Stored data:
━━━

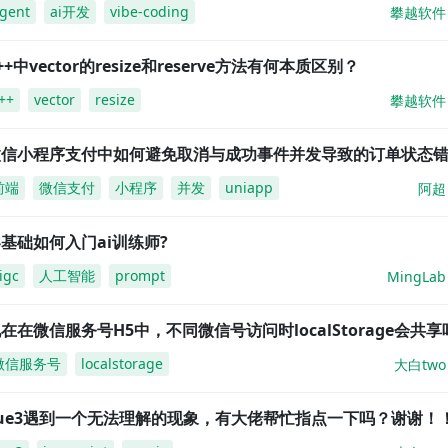
gent
ai开发
vibe-coding
攀越软件
++中vector的resize和reserve方法有何本质区别？
++
vector
resize
攀越软件
微信小程序支付中如何避免取消与成功事件并发导致的订单状态
前端
微信支付
小程序
并发
uniapp
阿超
基础如何入门ai训练师?
igc
人工智能
prompt
MingLab
在在微信服务号H5中，不同微信号访问时localStorage会共享
微信服务号
localstorage
大白two
vue3遇到一个无法理解的现象，有大佬帮忙指点一下吗？谢谢！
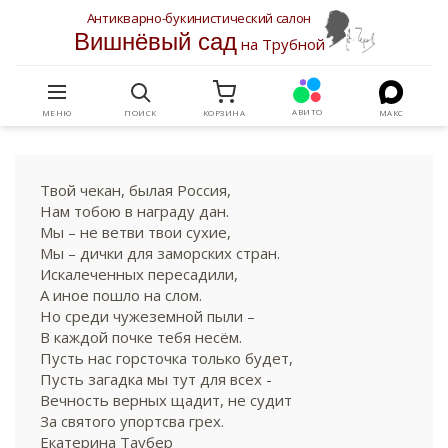
Антикварно-букинистический салон
Вишнёвый сад
на Трубной
АВИТО
МЕНЮ
ПОИСК
КОРЗИНА
МАКС
Твой чекан, былая Россия,
Нам тобою в награду дан.
Мы – не ветви твои сухие,
Мы – дички для заморских стран.
Искалеченных пересадили,
А иное пошло на слом.
Но среди чужеземной пыли –
В каждой почке тебя несём.
Пусть нас горсточка только будет,
Пусть загадка мы тут для всех -
Вечность верных щадит, не судит
За святого упортсва грех.
Екатерина Таубер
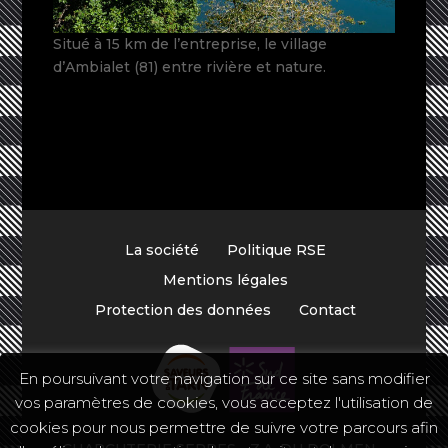
Situé à 15 km de l’entreprise, le village
d’Ambialet (81) entre rivière et nature.
La société
Politique RSE
Mentions légales
Protection des données
Contact
En poursuivant votre navigation sur ce site sans modifier
vos paramètres de cookies, vous acceptez l'utilisation de
cookies pour nous permettre de suivre votre parcours afin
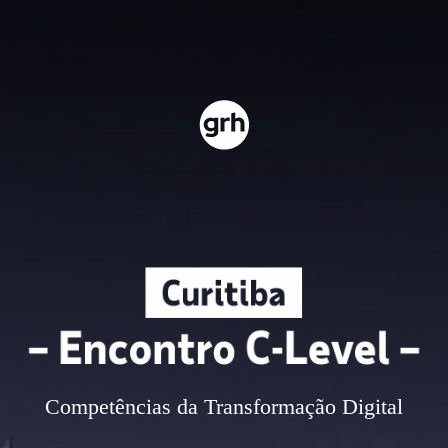
Competências da Transformação Digital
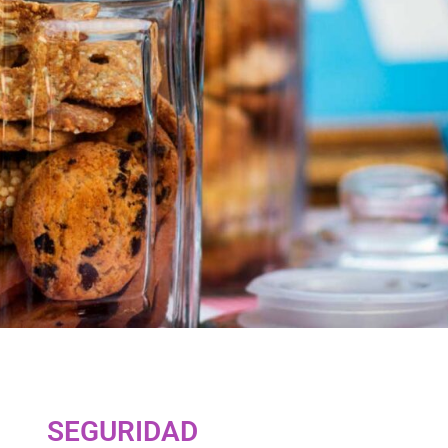
SEGURIDAD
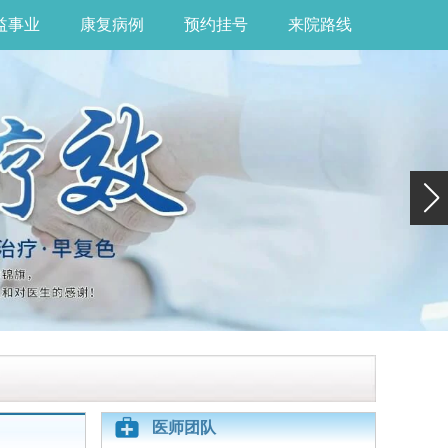
益事业
康复病例
预约挂号
来院路线
医师团队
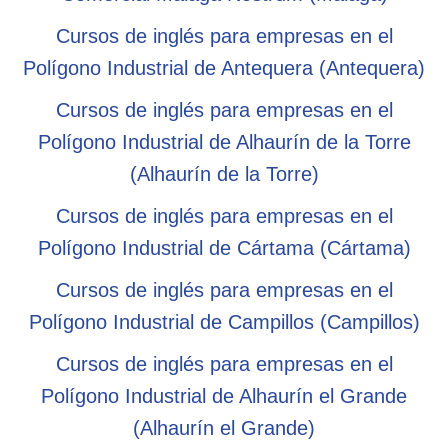
Cursos de inglés para empresas en el
Polígono Industrial de Antequera (Antequera)
Cursos de inglés para empresas en el
Polígono Industrial de Alhaurín de la Torre
(Alhaurín de la Torre)
Cursos de inglés para empresas en el
Polígono Industrial de Cártama (Cártama)
Cursos de inglés para empresas en el
Polígono Industrial de Campillos (Campillos)
Cursos de inglés para empresas en el
Polígono Industrial de Alhaurín el Grande
(Alhaurín el Grande)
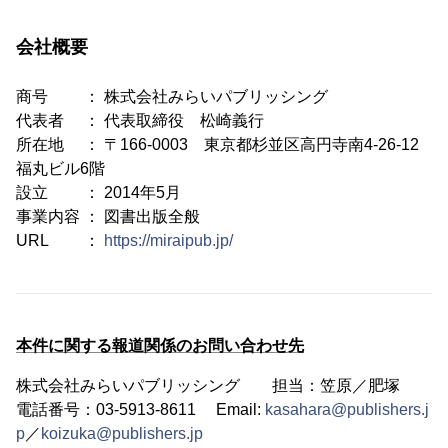
会社概要
商号 ： 株式会社みらいパブリッシング
代表者 ： 代表取締役 松崎義行
所在地 ： 〒166-0003 東京都杉並区高円寺南4-26-12
福丸ビル6階
設立 ： 2014年5月
事業内容 ： 図書出版全般
URL ：
https://miraipub.jp/
本件に関する報道関係のお問い合わせ先
株式会社みらいパブリッシング 担当：笠原／肥塚
電話番号：03-5913-8611 Email:
kasahara@publishers.j
p
／
koizuka@publishers.jp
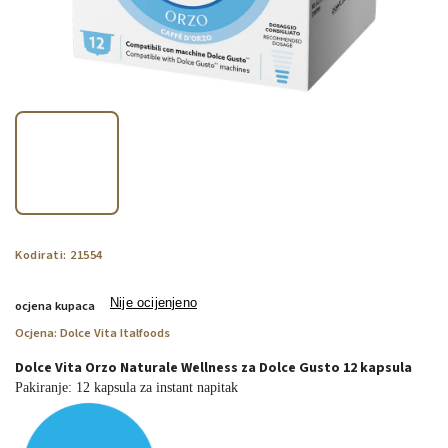
Kodirati:
21554
Nije ocijenjeno
ocjena kupaca
Ocjena:
Dolce Vita Italfoods
Dolce Vita Orzo Naturale Wellness za Dolce Gusto 12 kapsula
Pakiranje: 12 kapsula za instant napitak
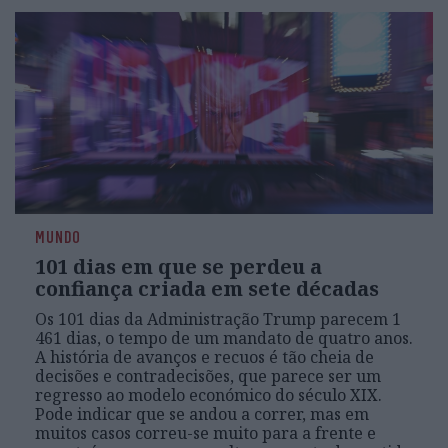
MUNDO
101 dias em que se perdeu a
confiança criada em sete décadas
Os 101 dias da Administração Trump parecem 1
461 dias, o tempo de um mandato de quatro anos.
A história de avanços e recuos é tão cheia de
decisões e contradecisões, que parece ser um
regresso ao modelo económico do século XIX.
Pode indicar que se andou a correr, mas em
muitos casos correu-se muito para a frente e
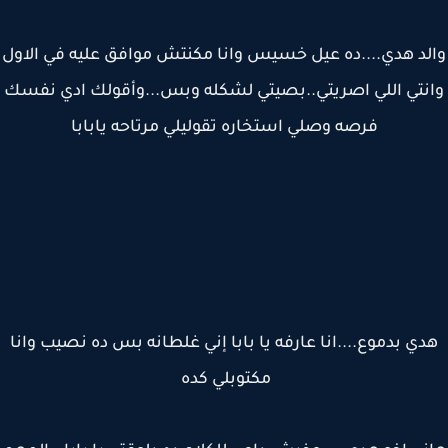
لد هدي....ده عيل خسيس وانا مكنتش موافق عليه في الاول
نتي اللي اصريتي..بصيتي لشكله وبس...وأقولك ادي نفسك
فرصه وصلي استخاره تقوليلي مرتاحه يابابا
ي بدموع....انا عارفه يا بابا إني غلطانه بس ده نصيب وانا
مكتوبلي كده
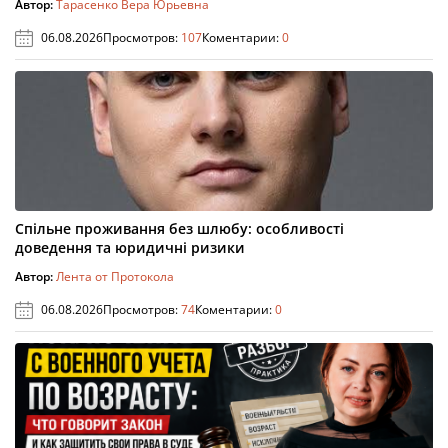
Автор:
Тарасенко Вера Юрьевна
06.08.2026
Просмотров:
107
Коментарии:
0
Спільне проживання без шлюбу: особливості
доведення та юридичні ризики
Автор:
Лента от Протокола
06.08.2026
Просмотров:
74
Коментарии:
0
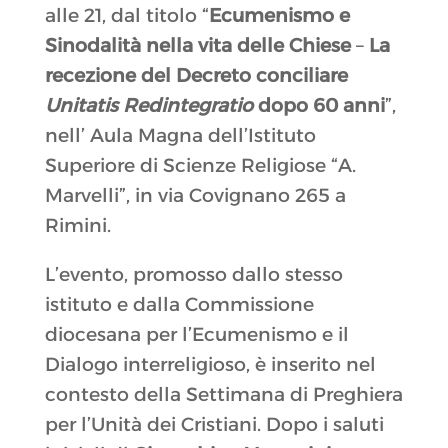
alle 21, dal titolo “
Ecumenismo
e
Sinodalità
nella vita delle Chiese
–
La
recezione del Decreto conciliare
Unitatis Redintegratio
dopo 60 anni
”,
nell’ Aula Magna dell’Istituto
Superiore di Scienze Religiose “A.
Marvelli”, in via Covignano 265 a
Rimini.
L’evento, promosso dallo stesso
istituto e dalla Commissione
diocesana per l’Ecumenismo e il
Dialogo interreligioso, è inserito nel
contesto della Settimana di Preghiera
per l’Unità dei Cristiani. Dopo i saluti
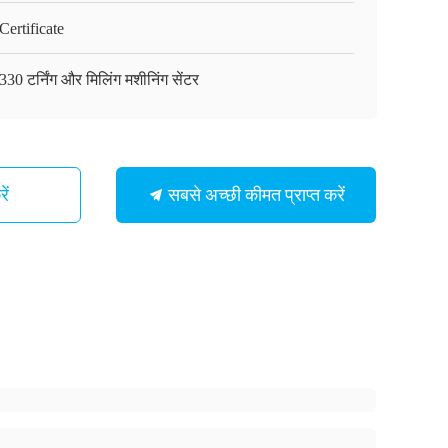
ertificate
30 टर्निंग और मिलिंग मशीनिंग सेंटर
सबसे अच्छी कीमत प्राप्त करें
ें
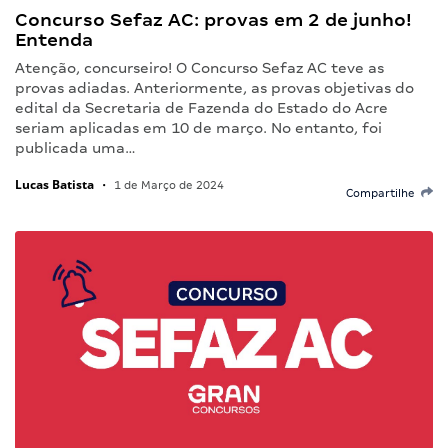
Concurso Sefaz AC: provas em 2 de junho!
Entenda
Atenção, concurseiro! O Concurso Sefaz AC teve as
provas adiadas. Anteriormente, as provas objetivas do
edital da Secretaria de Fazenda do Estado do Acre
seriam aplicadas em 10 de março. No entanto, foi
publicada uma…
Lucas Batista
•
1 de Março de 2024
Compartilhe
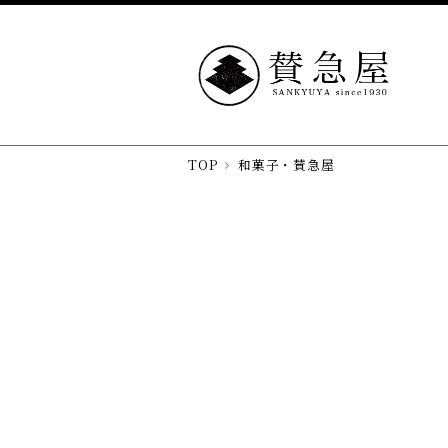
TOP
和菓子・賛急屋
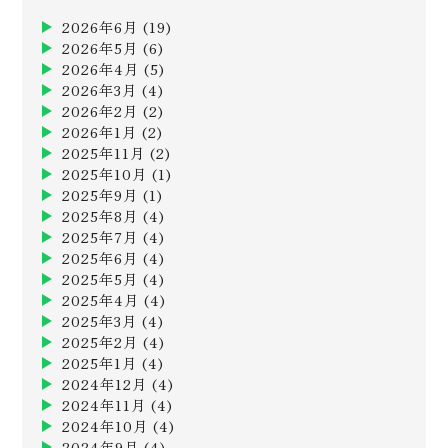
2026年6月
(19)
2026年5月
(6)
2026年4月
(5)
2026年3月
(4)
2026年2月
(2)
2026年1月
(2)
2025年11月
(2)
2025年10月
(1)
2025年9月
(1)
2025年8月
(4)
2025年7月
(4)
2025年6月
(4)
2025年5月
(4)
2025年4月
(4)
2025年3月
(4)
2025年2月
(4)
2025年1月
(4)
2024年12月
(4)
2024年11月
(4)
2024年10月
(4)
2024年9月
(4)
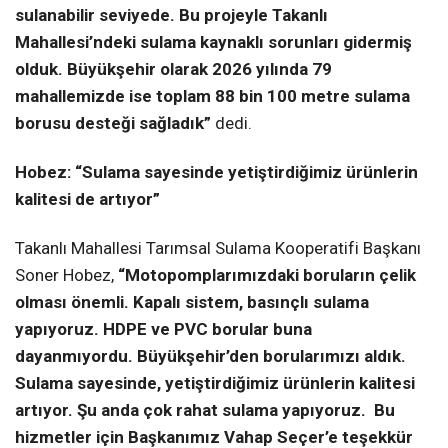
sulanabilir seviyede. Bu projeyle Takanlı
Mahallesi’ndeki sulama kaynaklı sorunları gidermiş
olduk. Büyükşehir olarak 2026 yılında 79
mahallemizde ise toplam 88 bin 100 metre sulama
borusu desteği sağladık”
dedi.
Hobez: “Sulama sayesinde yetiştirdiğimiz ürünlerin
kalitesi de artıyor”
Takanlı Mahallesi Tarımsal Sulama Kooperatifi Başkanı
Soner Hobez,
“Motopomplarımızdaki boruların çelik
olması önemli. Kapalı sistem, basınçlı sulama
yapıyoruz. HDPE ve PVC borular buna
dayanmıyordu. Büyükşehir’den borularımızı aldık.
Sulama sayesinde, yetiştirdiğimiz ürünlerin kalitesi
artıyor. Şu anda çok rahat sulama yapıyoruz. Bu
hizmetler için Başkanımız Vahap Seçer’e teşekkür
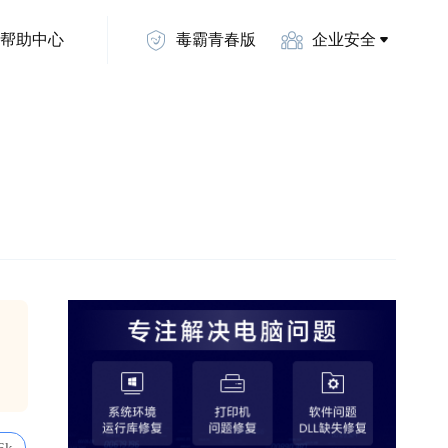
帮助中心
毒霸青春版
企业安全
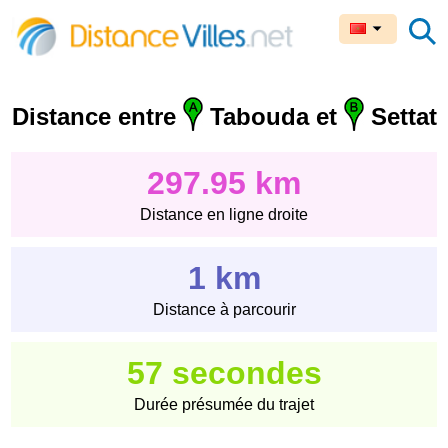
Distance entre
Tabouda et
Settat
297.95 km
Distance en ligne droite
1 km
Distance à parcourir
57 secondes
Durée présumée du trajet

━━━

**Problem statement:**
Please go line by line through the records above, copying each one that holds the string "Sefaz".

**Your response:**
Concurso Sefaz AC: provas em 2 de junho!
Atenção, concurseiro! O Concurso Sefaz AC teve as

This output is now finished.